▶ Passage shown:
"""
Bass Professor of Government Michael J. Sandel, the only professor to sit on both last year’s Working Group on General Education and this year’s Committee on General Education, began the discussion by saying that though his committee has not yet reached any decisions, “there is a shape” to the hypothetical system they will recommend to the Faculty.
Sandel, who moderated the discussion in the second-floor Faculty room in University Hall, said that their recommendations would be similar to those made last April by the 54 participants in the first stage of the review in which the working group recommended the replacement of the Core with a set of distributional requirements and foundational, interdisciplinary Harvard College Courses. Unlike today’s Core classes which emphasize “modes of thought,” the proposed Harvard College Courses are more focused on facts the Faculty thinks students should know.
The hypothetical curriculum Sandel presented to the more than 100 professors in attendance suggested making students take classes in the humanities and arts. the social sciences and the natural sciences, in addition to requirements in history, moral reasoning and quantitative reasoning.
"""
▶ Information supplied:
"""
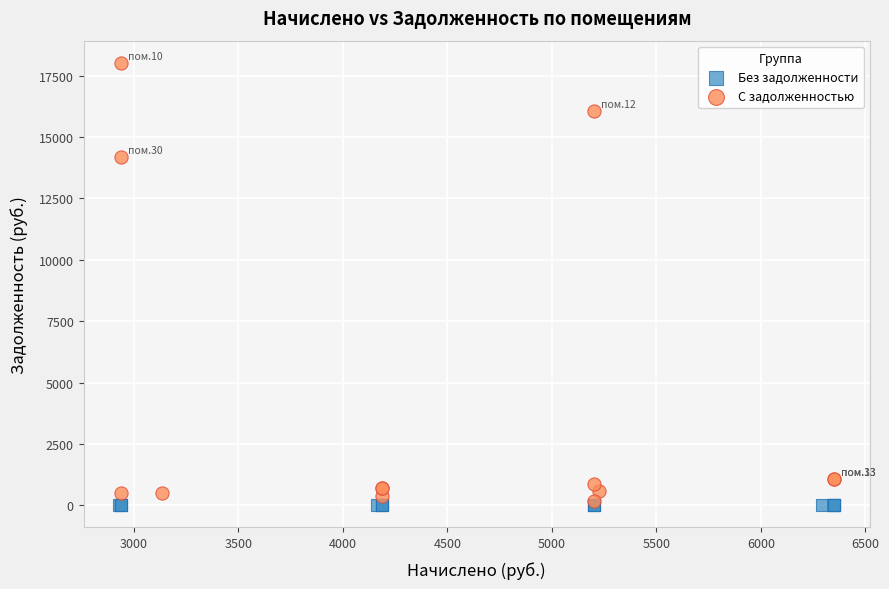

Which series contains the highest Y value?

С задолженностью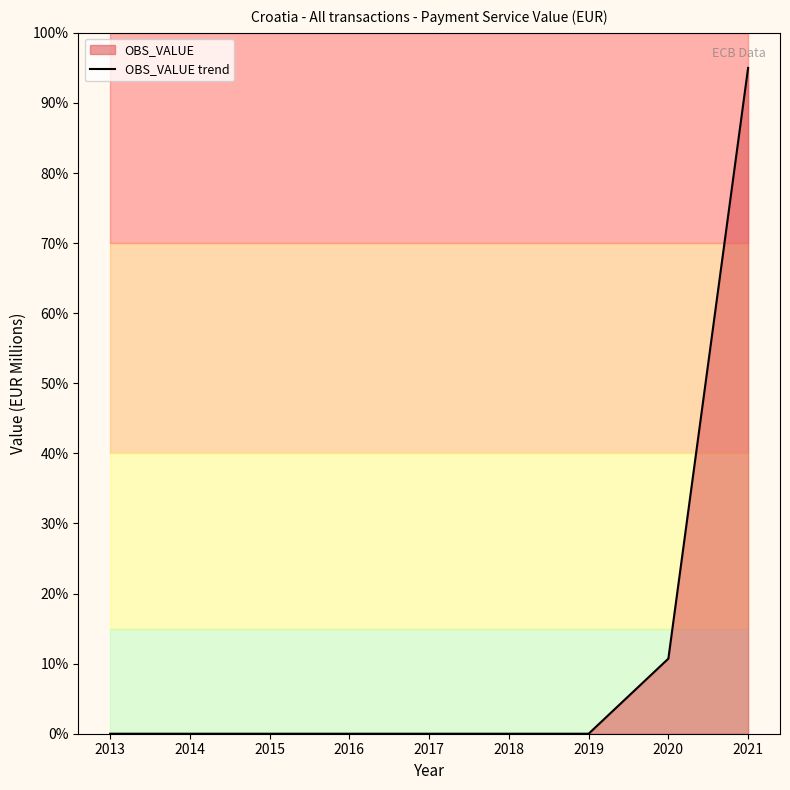

Is it true that the value at 2014 is 47.6?

False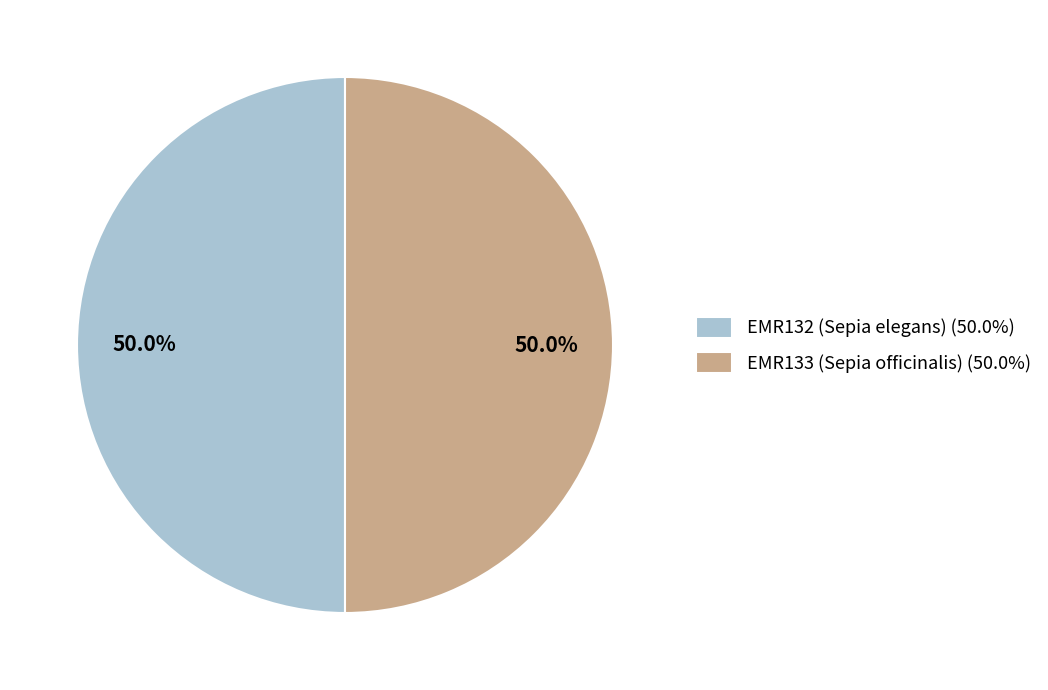

Combined, what portion of the pie is EMR133 (Sepia officinalis) and EMR132 (Sepia elegans)?

100.0%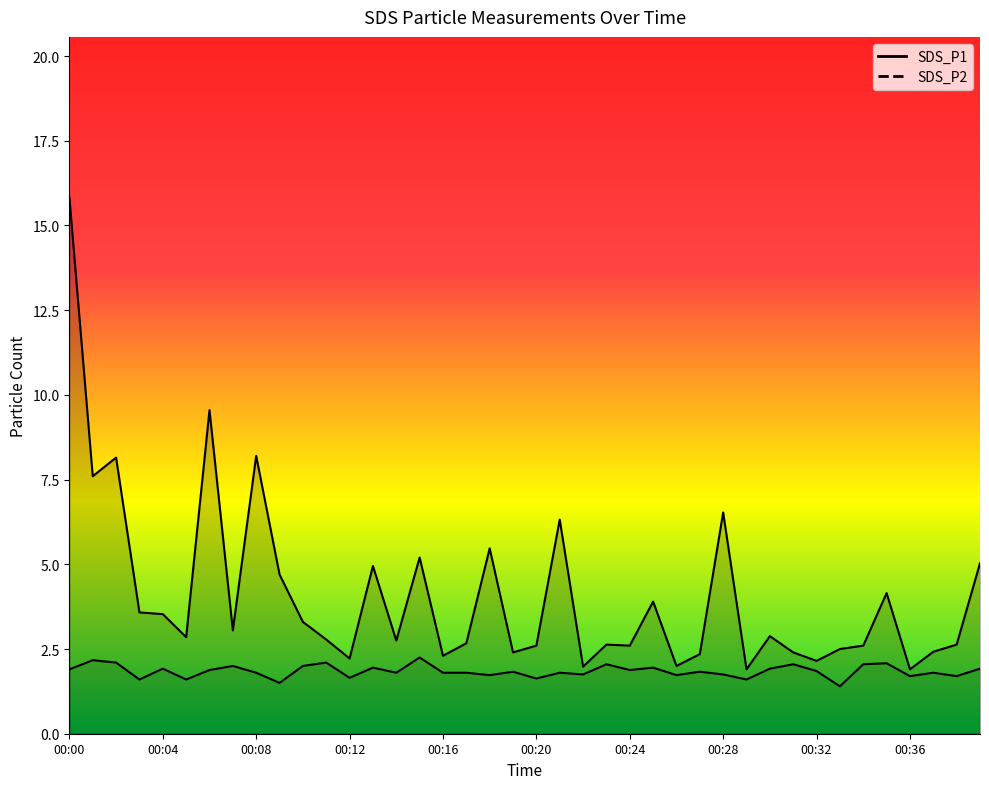

How many interior local peaks does the SDS_P1 series have?

12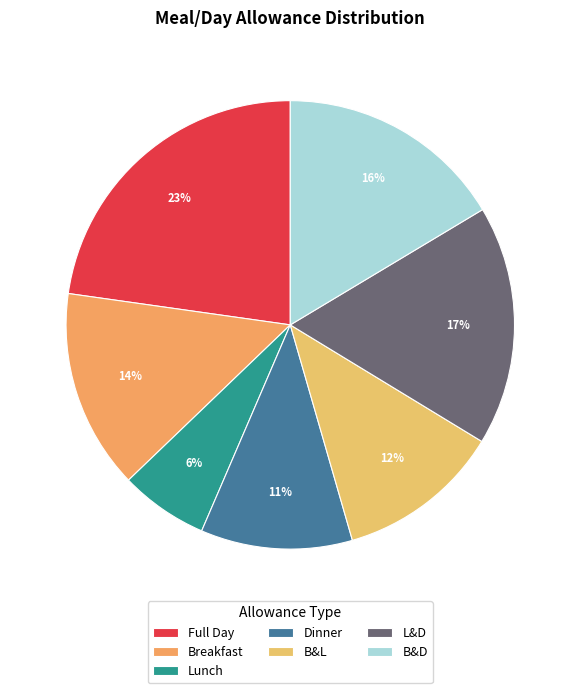

What is the largest slice in the pie chart?

Full Day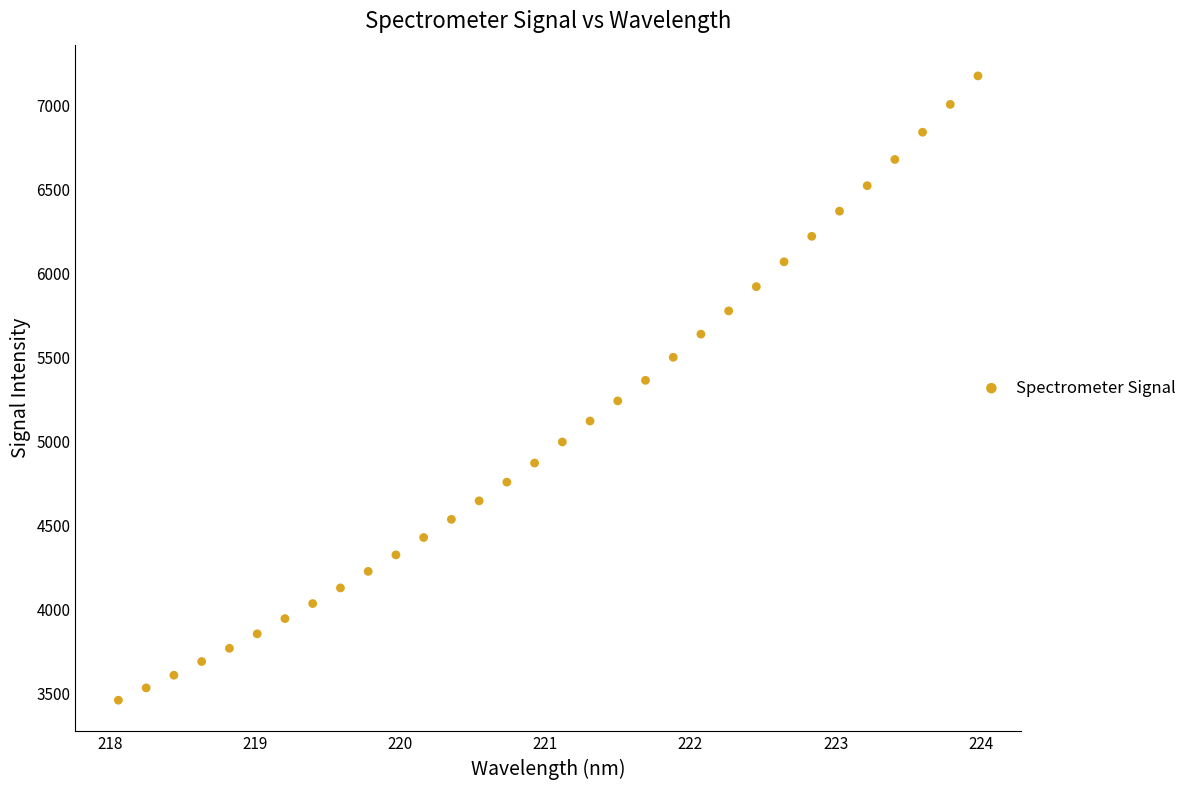

What is the range of X values (max minus min)?

5.9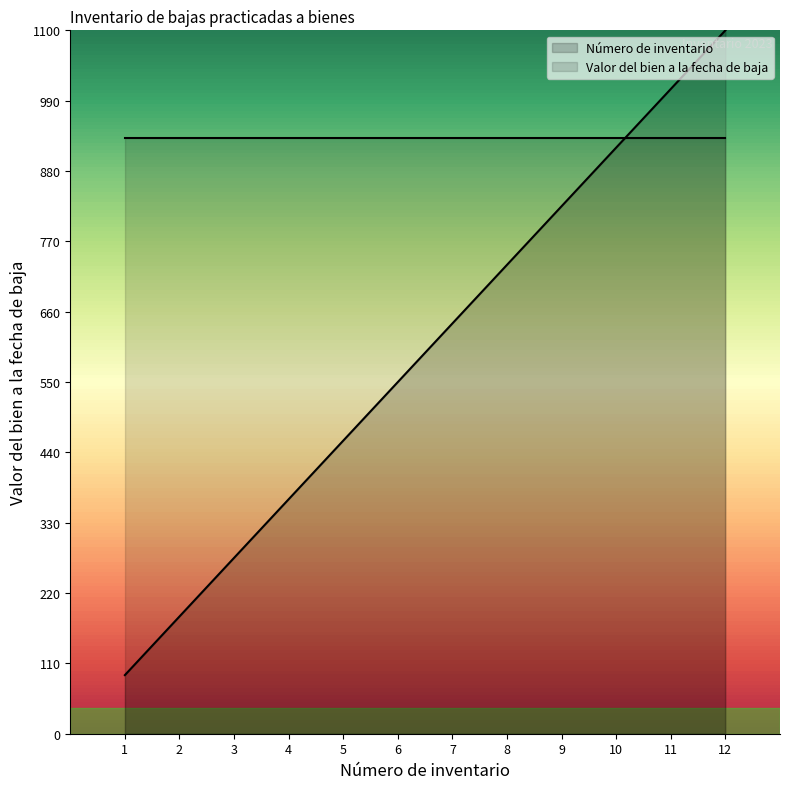

What is the difference between the values at 7 and 9?

183.3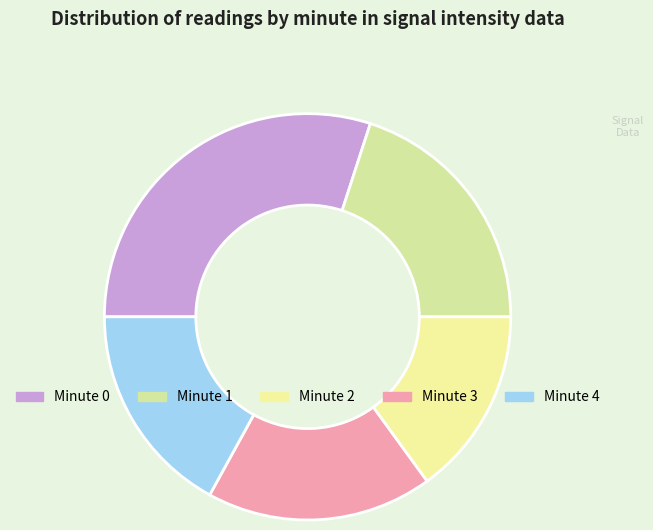

What portion of the pie excludes Minute 0?

70.0%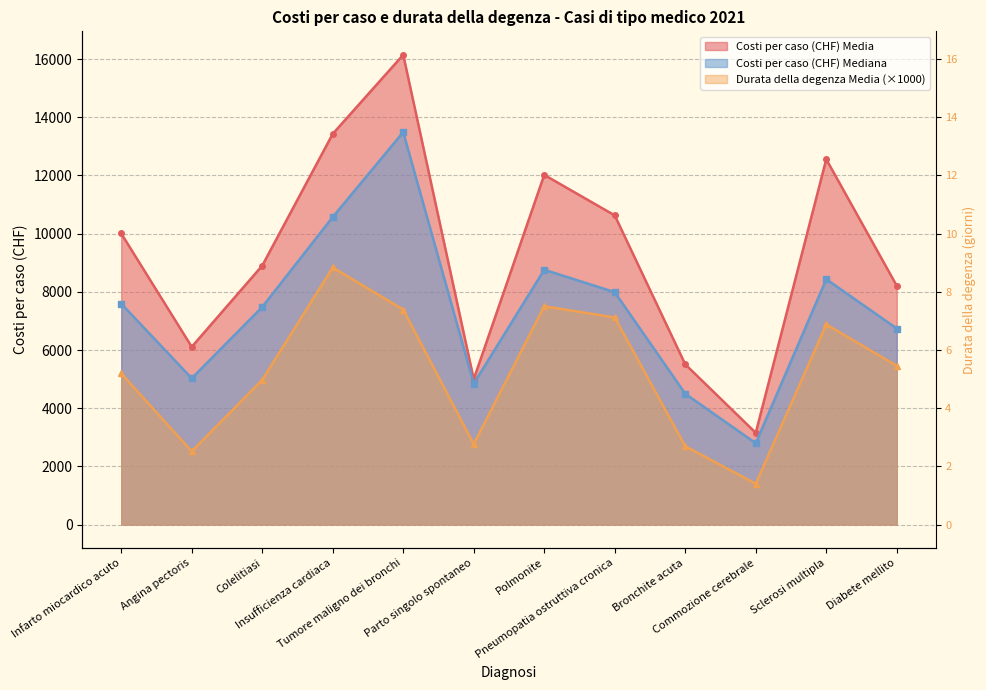

Reading left to right, list all the values displayed in this chart.

Costi per caso (CHF) Media: 10006.7	6108.7	8899.2	13429.8	16148.1	4998.1	12020.2	10628.1	5507.4	3153.3	12557.6	8207.8
Durata della degenza Media: 5196.2	2516.1	4972.0	8837.6	7390.6	2766.0	7505.3	7119.2	2692.1	1402.8	6880.4	5457.4
Costi per caso (CHF) Mediana: 7593.0	5027.6	7477.3	10571.5	13490.1	4846.0	8759.9	7987.6	4496.0	2795.7	8434.3	6739.6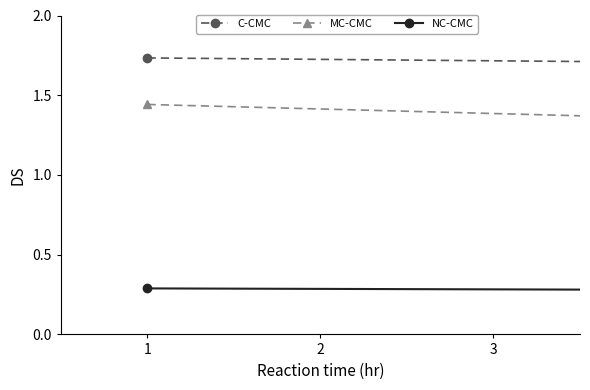

List the series in order of their overall mean, lowest first.

NC-CMC, MC-CMC, C-CMC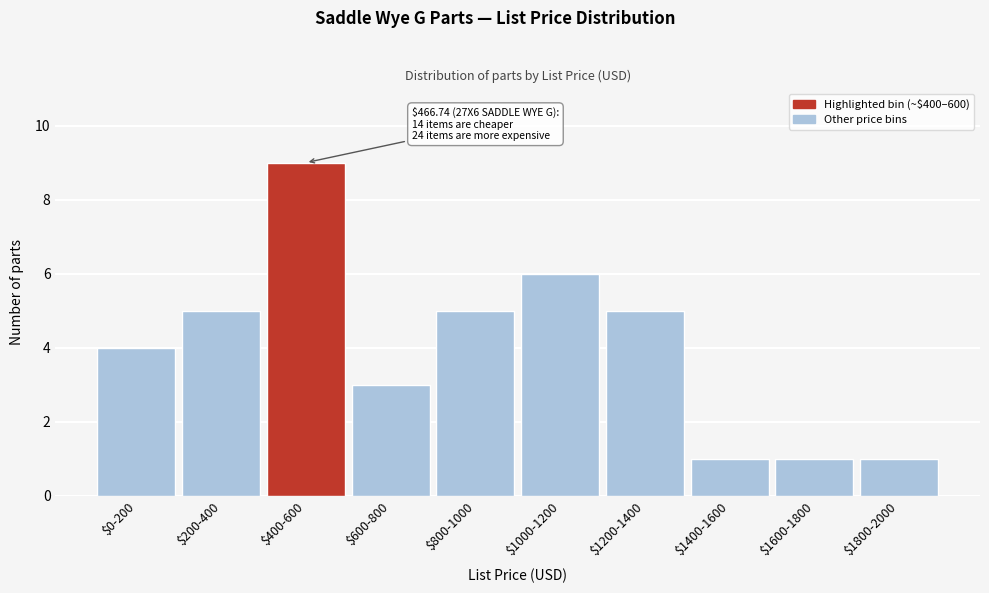

Reading left to right, extract all data points from this chart.

4	5	9	3	5	6	5	1	1	1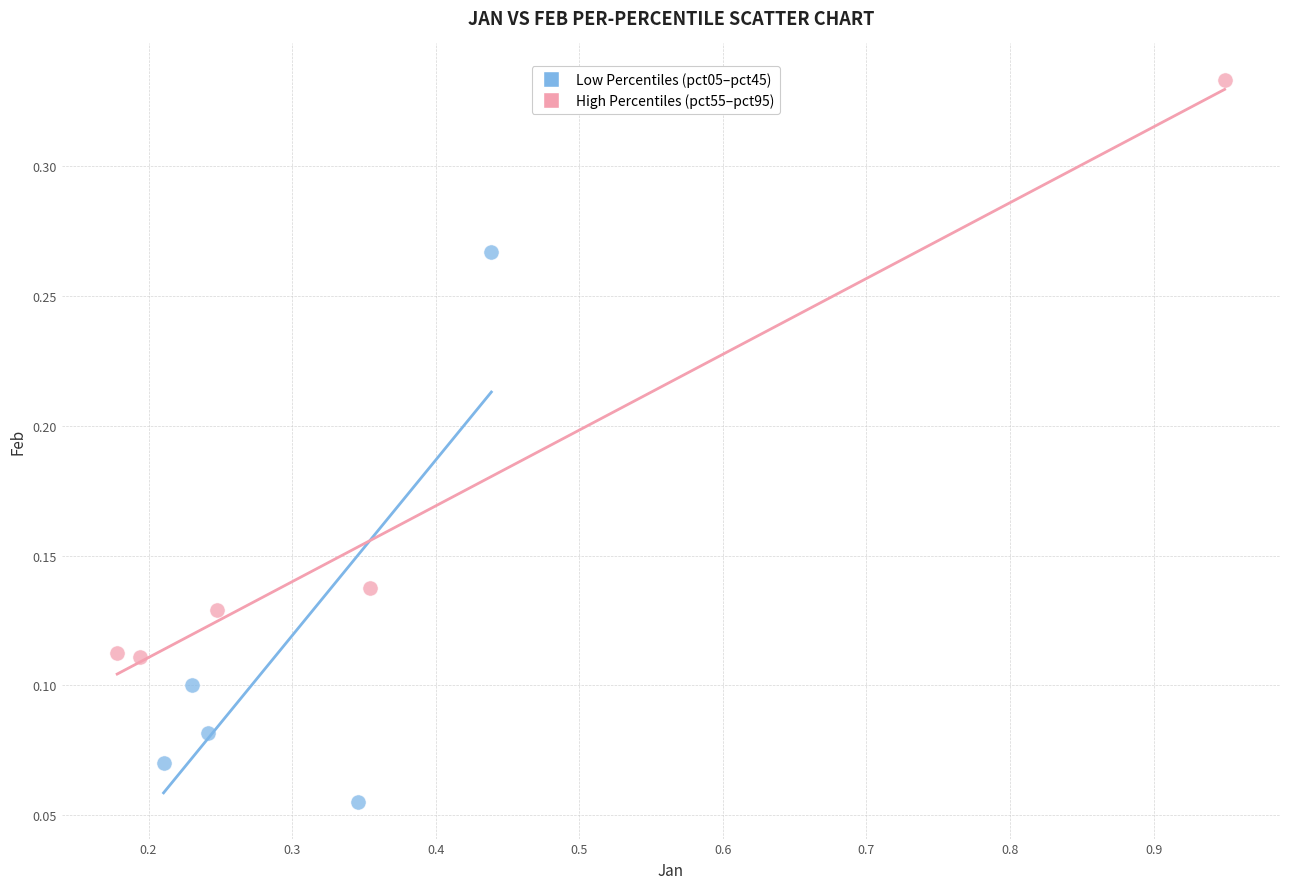

Which series contains the highest Y value?

High Percentiles (pct55–pct95)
"""
In the curriculum passage, where was the discussion moderated by Sandel held? Answer from the text only, without drawing on the lines.

It was held in the second-floor Faculty room in University Hall.